After filing my suitcase claim (and telling them the whole story about the ticketing agents in Kiev), I headed out with my family for my first meal back in the U.S. – PF Chang’s. YUM.  Cheesecake Factory for dessert – talk about indulgences!

The past three days I’ve been trying to start sorting things out in my head – the transition to being back in the U.S., the uncertainty of ever seeing my suitcase and everything in it (both intrinsic and sentimental value), the excitement of being back among people I love tempered with the realization that maybe I did not change as much as I had (falling back into old habits with people).

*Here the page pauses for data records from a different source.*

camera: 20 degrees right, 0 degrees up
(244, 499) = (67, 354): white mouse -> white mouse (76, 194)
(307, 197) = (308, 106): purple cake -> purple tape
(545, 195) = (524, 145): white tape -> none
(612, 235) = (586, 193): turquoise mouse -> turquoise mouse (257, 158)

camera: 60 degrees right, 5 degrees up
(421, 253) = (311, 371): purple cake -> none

This readjustment thing…it’s not so easy or straightforward.  My emotions have ranged from the elation of seeing my family and little excitement at being able to fit into a pair of jeans I could no longer wear before I went to Ukraine to my frustration at people not understanding or being interested in what I have gone through, who I am now (though I am still figuring this out myself) and the pleasure in people who work in Customer Service genuinely being nice to me.  The joy in being able to communicate my thoughts to the realization that there are some thoughts I will have to keep to myself because people just don’t get it. The fact that my being quiet when someone is talking bothers the person, because the person wants an enthusiastic response I am not able to give. The thinking that some of the things people worry about are really not that big of a deal, the distaste I feel when I see television shows that glorify the conspicuous consumption for which the U.S. is known. The realization that yes, Americans ARE loud! Our restaurants are loud, we speak loud, we always want to have noise around us. The fact that no matter how hard I try, certain people are upset when I try to communicate and reach them, and that I get upset by some of the same things that upset me before I left.

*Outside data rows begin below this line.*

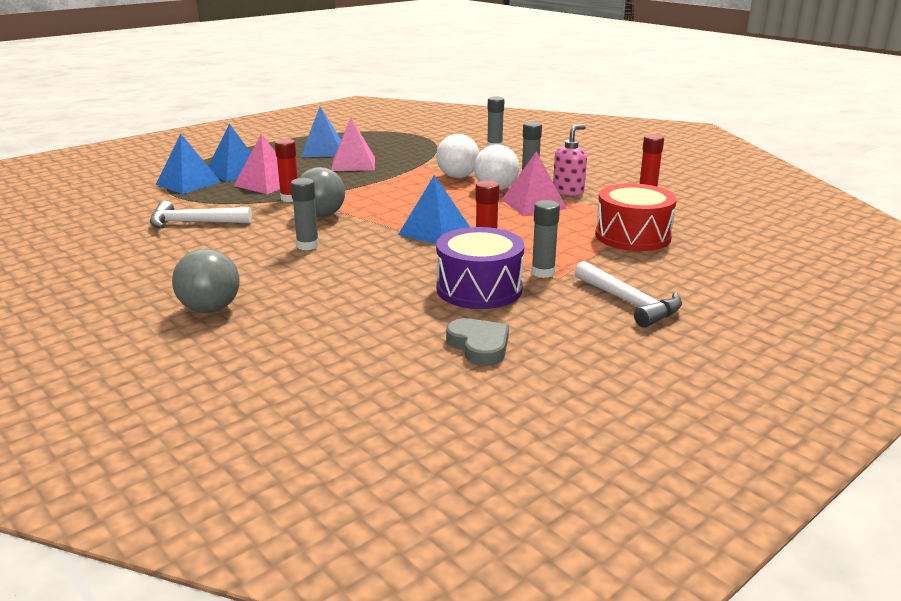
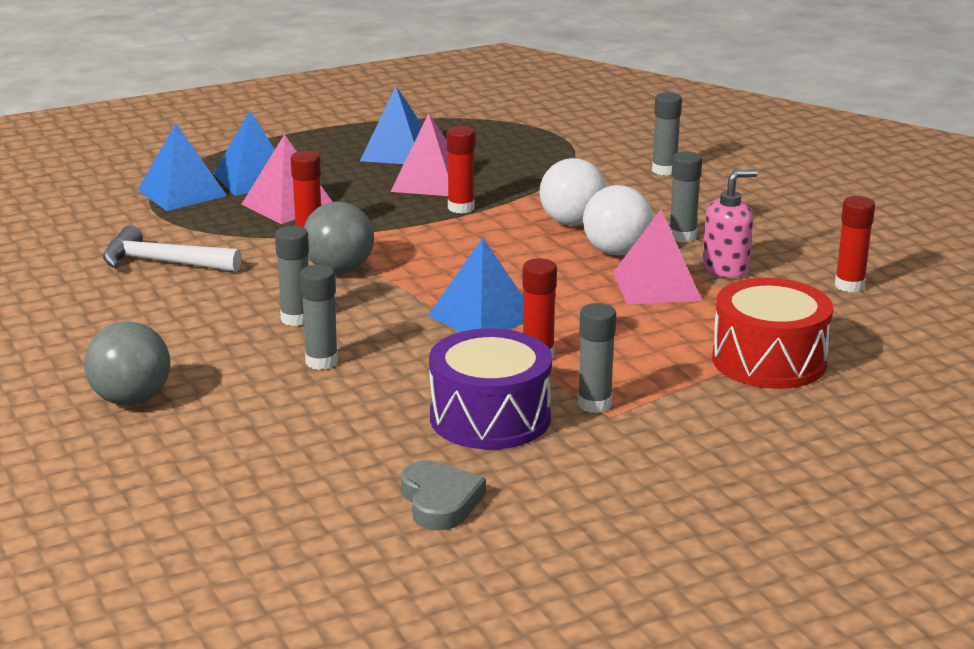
camera: 15 degrees right, 0 degrees up
(340, 269) = (321, 362): none -> grey glue stick
(382, 175) = (461, 208): none -> red glue stick
(629, 303) = (685, 469): white hammer -> none

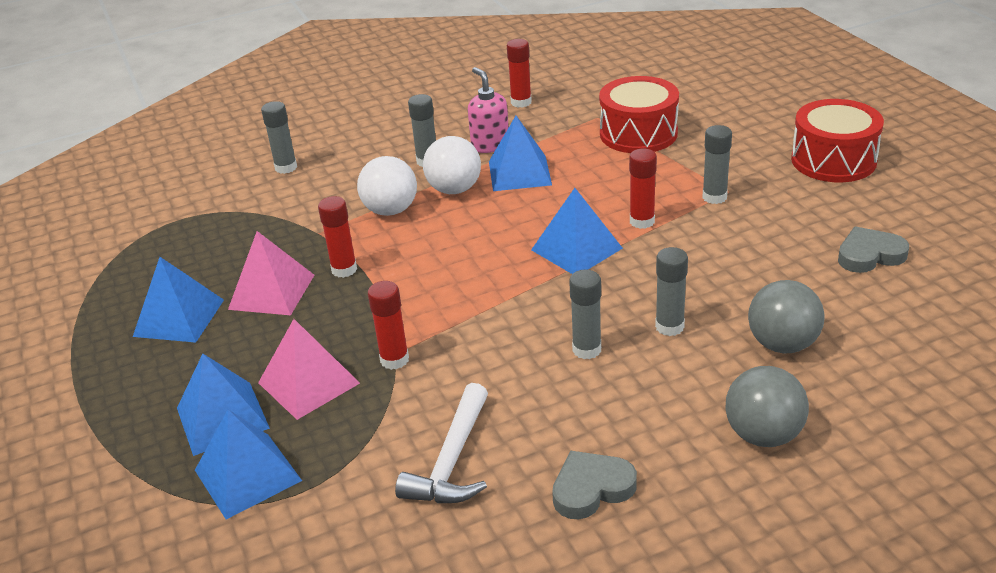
camera: 85 degrees left, 10 degrees up
(100, 317) = (591, 488): none -> grey heart
(339, 270) = (479, 333): grey ball -> grey ball (782, 344)
(490, 418) = (745, 239): purple drum -> none
(656, 286) = (519, 173): pink pyramid -> blue pyramid
(701, 504) = (833, 160): none -> red drum

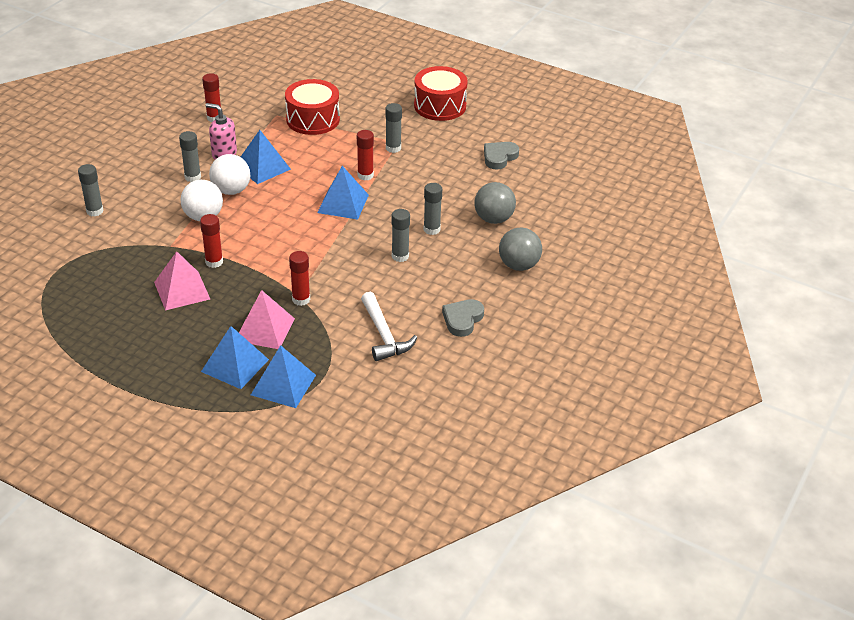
camera: 40 degrees left, 5 degrees up
(179, 317) = (138, 326): blue pyramid -> none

Like everything else about me, this readjustment is a work in process. Perhaps I’ll have some of it figured out before I leave for Suriname.

One Comment leave one →
  1. evechicago permalink
    May 22, 2012 4:14 pm

    I really, honestly do NOT mean this as a flippant response, but I suddenly have The Facts of Life theme song in my head: You take the good, You take the bad, You take them both and there you have The Facts of Life . . . (Meaning, I guess, “The facts of life in the U.S.”?) As an admittedly loud American, I also have (perhaps from traveling, perhaps from simply growing up) learned to be quiet sometimes and LISTEN to other people. I don’t think most people here do enough of that. Are we (perhaps) afraid the other person might say something that we don’t want to hear? As for your readjustment, good luck finding your comfort zone and don’t let anyone around you change you too much if you think that change might be back to something you didn’t like about yourself before you left. It can be very easy to fall into familiar habits in familiar settings.